I am not even sure it can be called "instructing.."
I was talking about his previous interactions with her.
@Morris: "Hey I found this thing I'm going to play with. I have no idea what it is." [Hands over picture of a loaded gun]. "That's a gun. It's used for killing. Don't play with it, ever. You can use it once you've been trained." "F*** you!" That's basically the conversation Harry and Kim had.
Kim was one of several people Harry "coached through the difficult period surrounding the discovery of their innate magical talents." Harry had previously taught her "to contain and control her modest magical talents." As we learn in
Proven Guilty, not doing that can be very dangerous.
Was it foreseeable when Harry met Kim that she would come across a loup garou, a ruined greater magical circle, refuse to explain the situation to Harry, ignore his warnings, and get herself killed? No. It was not.
Harry didn't tell her anything she couldn't have figured out from Macfinn. She already knew what the circle was for. To contain Macfinn.
It was foreseeable once she showed him the greater circle that she was messing with something she shouldn't be messing with. At that point, Harry's responsibility is to dissuade her from messing with it anymore. That she lies to him and ignores him isn't his fault. It's hers. If she had told him the truth, he would have helped. Even if Macfinn swore her to secrecy, she could have told Harry enough to let him know what was going on, if not precisely who, without betraying any confidences. Because she lied, it was not foreseeable that she was trying to contain a dangerous entity that was already present. What Harry foresaw was that she was going to try some dangerous summoning. He foresaw that if he didn't tell her how to activate the circle, she wouldn't try. He foresaw that if he did tell her how, and she tried, she would fail and death would likely result.
Maybe Macfinn lied to Kim. But if that's the case, after talking to Harry, she should have run for the hills instead of helping him.
Jim essentially tells you what will happen when Harry ends up locked in with Susan. Molly tells you how, Harry tells you why when he mentions the potion. It's priceless. It's why I love the Dresden Files.
But was it foreseeable that Susan would be pushed to her limits and locked up with Harry after he had been thoroughly tortured in a situation in which he could stop her from just killing him?
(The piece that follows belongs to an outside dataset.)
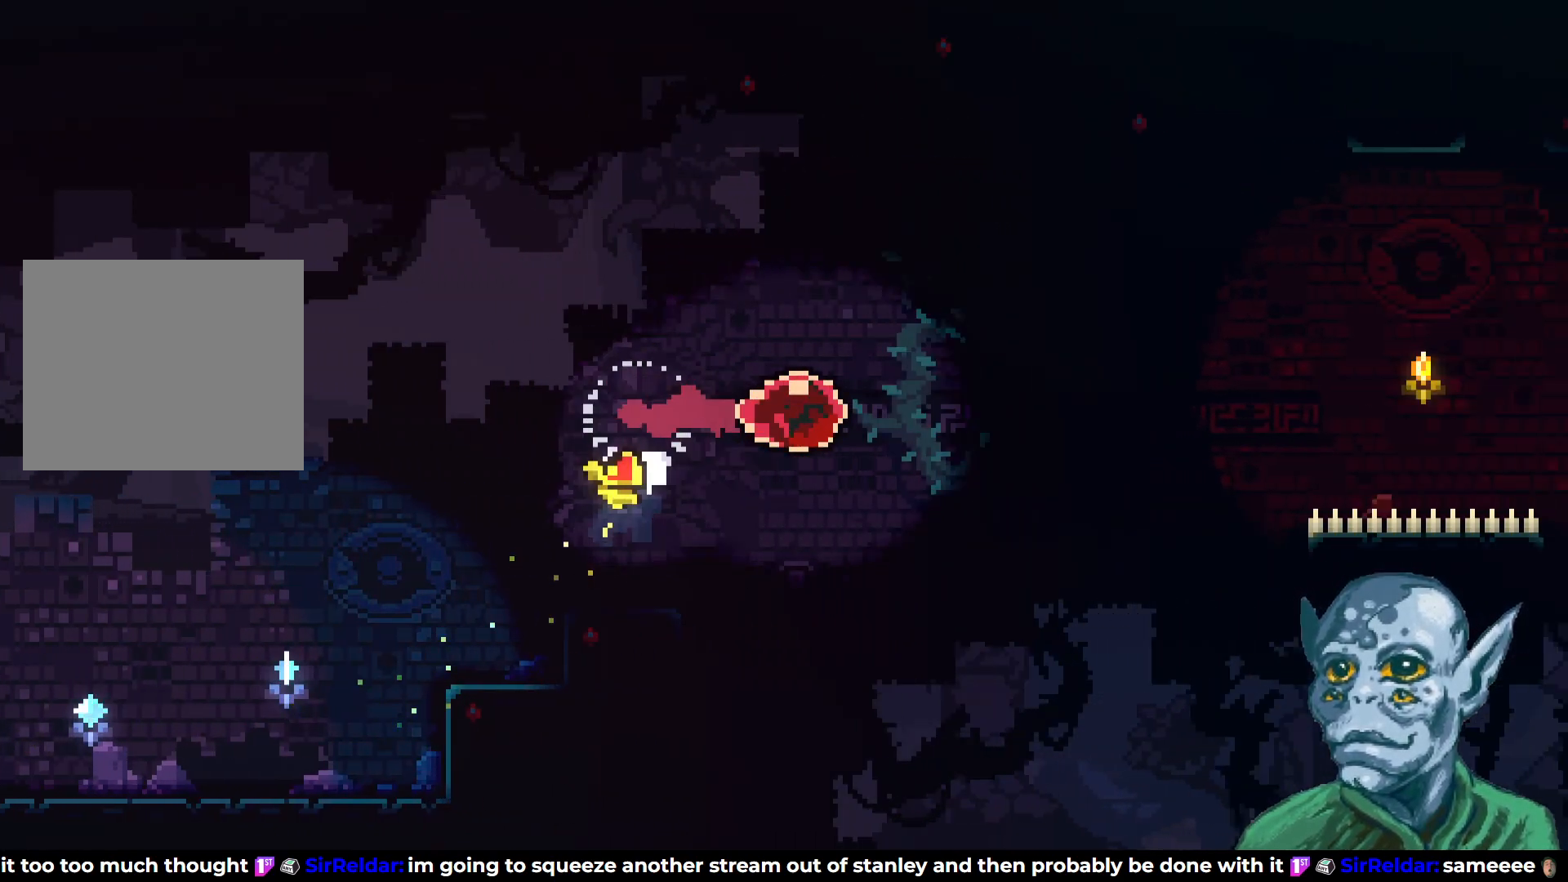
{"buttons": [], "left_stick": "center", "right_stick": "center", "events": [[50, "DPAD_RIGHT", "up"]]}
Jim's always telegraphing what's going to happen and it's often entirely predictable for the genre savvy reader. That's different from foreseeable from the character's point of view. We're basically told Harry's not dead in the first chapter of
Ghost Story, we know more books are coming, and that the books are most likely Harry's journals. It was easy for us to predict he's going to make it back to the land of the living somehow.
So far, it seems to me that the "Harry is responsible camp" position is that what he's responsible for is not being a hermit who hides himself away from everyone because there isn't a situation in which he can participate in the world and not have negative consequences. "Harry shouldn't have ever helped Kim." "Harry shouldn't have been in a relationship with Susan." I haven't seen any realistic suggestions of what Harry should have done once the dangerous situation became apparent. You can't always talk someone out of doing something dangerous and stupid, and that's not your fault.